Du côté des acquéreurs, les fonds spécialisés dans la logistique urbaine (Crossbay, Argan, Corum, GLP) restent en compétition active pour ces actifs, avec des taux de capitalisation en logistique prime remontés entre 4,75 % et 5,25 % après leur compression historique de 2021-2022. Les actifs en sale & leaseback avec des locataires de crédit premium commandent des primes significatives sur ces niveaux, avec des rendements initiaux parfois sous les 4,5 % en Île-de-France.
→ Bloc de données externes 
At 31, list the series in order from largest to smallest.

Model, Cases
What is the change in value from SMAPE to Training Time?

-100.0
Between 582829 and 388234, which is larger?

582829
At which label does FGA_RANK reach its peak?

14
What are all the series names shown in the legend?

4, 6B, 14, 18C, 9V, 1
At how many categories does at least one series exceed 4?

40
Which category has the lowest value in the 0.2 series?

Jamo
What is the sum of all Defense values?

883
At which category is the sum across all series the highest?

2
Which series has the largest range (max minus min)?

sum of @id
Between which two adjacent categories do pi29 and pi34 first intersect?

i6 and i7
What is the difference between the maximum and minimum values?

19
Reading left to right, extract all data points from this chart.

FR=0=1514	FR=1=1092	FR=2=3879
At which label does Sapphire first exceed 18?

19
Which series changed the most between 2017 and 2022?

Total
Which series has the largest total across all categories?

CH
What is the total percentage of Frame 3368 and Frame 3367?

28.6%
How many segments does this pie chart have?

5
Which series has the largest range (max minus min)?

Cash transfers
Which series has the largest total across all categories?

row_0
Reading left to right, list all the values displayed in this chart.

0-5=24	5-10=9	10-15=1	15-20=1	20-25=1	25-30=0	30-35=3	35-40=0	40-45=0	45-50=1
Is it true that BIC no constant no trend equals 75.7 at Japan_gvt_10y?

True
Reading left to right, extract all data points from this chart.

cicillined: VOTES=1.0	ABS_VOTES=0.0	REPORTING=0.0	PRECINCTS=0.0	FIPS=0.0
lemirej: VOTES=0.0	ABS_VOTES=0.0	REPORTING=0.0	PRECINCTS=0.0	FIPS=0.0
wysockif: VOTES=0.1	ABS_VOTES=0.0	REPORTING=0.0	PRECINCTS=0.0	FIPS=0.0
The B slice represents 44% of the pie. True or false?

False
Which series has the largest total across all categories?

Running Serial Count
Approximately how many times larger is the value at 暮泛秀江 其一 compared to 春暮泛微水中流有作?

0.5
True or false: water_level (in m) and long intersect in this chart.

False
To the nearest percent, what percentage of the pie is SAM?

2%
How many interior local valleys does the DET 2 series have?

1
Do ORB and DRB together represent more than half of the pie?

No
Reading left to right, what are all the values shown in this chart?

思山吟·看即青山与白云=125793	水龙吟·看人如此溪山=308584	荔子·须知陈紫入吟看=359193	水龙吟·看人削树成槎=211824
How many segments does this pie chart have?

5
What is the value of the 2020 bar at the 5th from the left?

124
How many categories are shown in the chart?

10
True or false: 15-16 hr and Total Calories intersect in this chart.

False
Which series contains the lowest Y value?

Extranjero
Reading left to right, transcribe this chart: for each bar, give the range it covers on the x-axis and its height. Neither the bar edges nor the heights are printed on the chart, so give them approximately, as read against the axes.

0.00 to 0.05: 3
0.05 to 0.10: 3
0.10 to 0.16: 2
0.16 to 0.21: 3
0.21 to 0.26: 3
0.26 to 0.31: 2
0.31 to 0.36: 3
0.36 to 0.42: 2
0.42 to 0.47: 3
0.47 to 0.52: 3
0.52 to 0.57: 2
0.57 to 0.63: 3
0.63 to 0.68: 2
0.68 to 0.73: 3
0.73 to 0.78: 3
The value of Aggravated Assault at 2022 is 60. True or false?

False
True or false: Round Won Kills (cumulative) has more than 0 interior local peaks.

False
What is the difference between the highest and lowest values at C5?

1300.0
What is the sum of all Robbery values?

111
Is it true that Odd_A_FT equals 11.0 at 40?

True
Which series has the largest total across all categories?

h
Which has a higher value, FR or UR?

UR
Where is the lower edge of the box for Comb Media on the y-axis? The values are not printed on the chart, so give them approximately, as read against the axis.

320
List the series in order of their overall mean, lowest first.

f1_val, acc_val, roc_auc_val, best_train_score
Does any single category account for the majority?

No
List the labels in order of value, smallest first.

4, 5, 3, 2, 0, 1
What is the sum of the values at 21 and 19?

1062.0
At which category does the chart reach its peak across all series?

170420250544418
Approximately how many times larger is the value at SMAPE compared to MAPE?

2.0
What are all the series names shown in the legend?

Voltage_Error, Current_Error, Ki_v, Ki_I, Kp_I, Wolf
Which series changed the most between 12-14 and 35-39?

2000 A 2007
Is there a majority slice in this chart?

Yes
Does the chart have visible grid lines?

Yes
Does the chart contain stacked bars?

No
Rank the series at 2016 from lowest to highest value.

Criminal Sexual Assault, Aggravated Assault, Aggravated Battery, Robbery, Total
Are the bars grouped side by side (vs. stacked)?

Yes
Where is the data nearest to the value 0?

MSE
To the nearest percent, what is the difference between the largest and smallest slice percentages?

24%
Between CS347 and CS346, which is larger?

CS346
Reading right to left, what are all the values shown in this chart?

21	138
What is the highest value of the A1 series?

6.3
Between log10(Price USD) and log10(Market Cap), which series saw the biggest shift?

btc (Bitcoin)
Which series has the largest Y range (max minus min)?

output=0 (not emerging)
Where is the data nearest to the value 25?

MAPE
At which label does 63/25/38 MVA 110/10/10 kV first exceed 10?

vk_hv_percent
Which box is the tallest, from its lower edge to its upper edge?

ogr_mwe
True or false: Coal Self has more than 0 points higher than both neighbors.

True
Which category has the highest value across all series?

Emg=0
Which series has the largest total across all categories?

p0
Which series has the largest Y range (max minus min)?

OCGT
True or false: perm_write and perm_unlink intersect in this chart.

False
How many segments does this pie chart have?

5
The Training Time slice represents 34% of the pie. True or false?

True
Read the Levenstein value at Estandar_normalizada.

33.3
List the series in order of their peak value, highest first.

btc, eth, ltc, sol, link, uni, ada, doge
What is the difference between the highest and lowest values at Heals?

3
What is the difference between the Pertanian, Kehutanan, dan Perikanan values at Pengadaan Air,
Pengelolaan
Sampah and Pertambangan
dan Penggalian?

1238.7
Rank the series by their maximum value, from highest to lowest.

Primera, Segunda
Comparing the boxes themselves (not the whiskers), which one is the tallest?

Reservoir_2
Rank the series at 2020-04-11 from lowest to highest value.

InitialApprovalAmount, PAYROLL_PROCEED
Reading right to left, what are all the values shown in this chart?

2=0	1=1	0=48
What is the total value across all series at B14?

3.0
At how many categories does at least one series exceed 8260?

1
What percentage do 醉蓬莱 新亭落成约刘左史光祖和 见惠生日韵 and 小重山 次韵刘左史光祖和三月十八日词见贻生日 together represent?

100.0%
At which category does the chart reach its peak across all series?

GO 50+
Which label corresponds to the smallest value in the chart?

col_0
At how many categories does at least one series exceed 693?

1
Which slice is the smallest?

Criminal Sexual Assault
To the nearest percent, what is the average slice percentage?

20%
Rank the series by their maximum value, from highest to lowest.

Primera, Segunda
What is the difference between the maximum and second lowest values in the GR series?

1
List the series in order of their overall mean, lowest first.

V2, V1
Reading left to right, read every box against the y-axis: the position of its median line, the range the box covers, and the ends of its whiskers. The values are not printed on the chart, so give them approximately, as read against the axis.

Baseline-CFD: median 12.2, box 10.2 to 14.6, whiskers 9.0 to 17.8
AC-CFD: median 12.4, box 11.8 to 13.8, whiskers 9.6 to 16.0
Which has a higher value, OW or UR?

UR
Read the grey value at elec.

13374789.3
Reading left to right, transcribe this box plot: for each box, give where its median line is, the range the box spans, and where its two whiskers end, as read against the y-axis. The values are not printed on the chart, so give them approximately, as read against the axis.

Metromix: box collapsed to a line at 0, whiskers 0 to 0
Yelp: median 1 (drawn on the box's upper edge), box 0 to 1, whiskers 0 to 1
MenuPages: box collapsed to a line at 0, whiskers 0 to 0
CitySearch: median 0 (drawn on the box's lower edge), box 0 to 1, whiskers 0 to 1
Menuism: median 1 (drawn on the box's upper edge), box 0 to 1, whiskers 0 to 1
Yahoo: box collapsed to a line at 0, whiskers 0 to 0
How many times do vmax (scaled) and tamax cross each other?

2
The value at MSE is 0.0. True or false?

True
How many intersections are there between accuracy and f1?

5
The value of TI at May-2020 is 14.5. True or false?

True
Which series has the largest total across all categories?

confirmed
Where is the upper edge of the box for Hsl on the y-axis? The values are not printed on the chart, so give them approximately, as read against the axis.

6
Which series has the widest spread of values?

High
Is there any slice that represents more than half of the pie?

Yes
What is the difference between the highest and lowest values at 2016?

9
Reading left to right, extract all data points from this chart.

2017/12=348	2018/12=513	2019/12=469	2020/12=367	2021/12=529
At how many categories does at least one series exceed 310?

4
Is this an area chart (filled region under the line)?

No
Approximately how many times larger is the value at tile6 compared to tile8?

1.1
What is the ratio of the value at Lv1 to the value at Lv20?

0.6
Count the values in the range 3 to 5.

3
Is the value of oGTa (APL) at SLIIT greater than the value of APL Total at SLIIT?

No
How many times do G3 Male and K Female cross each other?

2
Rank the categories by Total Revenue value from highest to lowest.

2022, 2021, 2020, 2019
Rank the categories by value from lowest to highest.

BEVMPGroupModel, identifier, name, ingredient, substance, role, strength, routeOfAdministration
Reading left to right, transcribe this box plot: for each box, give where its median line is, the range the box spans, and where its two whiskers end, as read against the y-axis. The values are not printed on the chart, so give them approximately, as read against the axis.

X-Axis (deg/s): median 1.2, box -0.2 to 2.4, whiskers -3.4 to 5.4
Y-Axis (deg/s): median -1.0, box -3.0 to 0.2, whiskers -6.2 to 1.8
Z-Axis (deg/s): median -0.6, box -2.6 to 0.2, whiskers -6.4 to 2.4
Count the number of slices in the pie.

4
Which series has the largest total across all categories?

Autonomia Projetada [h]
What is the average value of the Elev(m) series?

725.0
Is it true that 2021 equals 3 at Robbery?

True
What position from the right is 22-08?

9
Pour les professionnels de l'immobilier, la vigilance s'impose néanmoins sur la durée résiduelle des baux et la solidité des locataires corporate : si Fnac Darty ou CEVA Logistics offrent des bilans robustes, certains cédants en difficulté financière peuvent tenter des opérations de sale & leaseback comme dernier recours, portant un risque locatif accru pour l'acquéreur.

Ce qu'il faut surveiller

Les prochains mois verront les statistiques Immostat du premier trimestre 2026 confirmer ou non si la tendance se maintient. Les grandes annonces à attendre : de nouvelles opérations de cession-bail dans le secteur de la grande distribution (Carrefour et Casino ayant déjà cédé des volumes significatifs ces dernières années), ainsi que des opérations dans le secteur de la santé, où EHPAD et cliniques privés cherchent eux aussi à optimiser leurs bilans immobiliers. Le deal Alderan-Bert & You illustre que le marché de la cession-bail s'étend bien au-delà de la logistique XXL vers le "light industrial" et les petites plateformes de messagerie, ouvrant un gisement de volume significatif pour les gestionnaires spécialisés.

Conclusion

Le sale & leaseback s'impose en 2026 comme la grande opération d'arbitrage bilanciel de l'immobilier d'entreprise français. Dans un marché polarisé entre actifs prime de bureaux parisiens et logistique sous bail long terme, ces transactions permettent aux entreprises de dégager des liquidités sans sacrifier leur outil opérationnel, tout en offrant aux investisseurs institutionnels la visibilité locative que le marché des bureaux peine à leur garantir. La multiplication des deals — Crossbay-CEVA, PGIM-Fnac Darty, Alderan-Bert & You, Sogaris-Renault — dessine les contours d'un marché qui ne montre aucun signe d'essoufflement.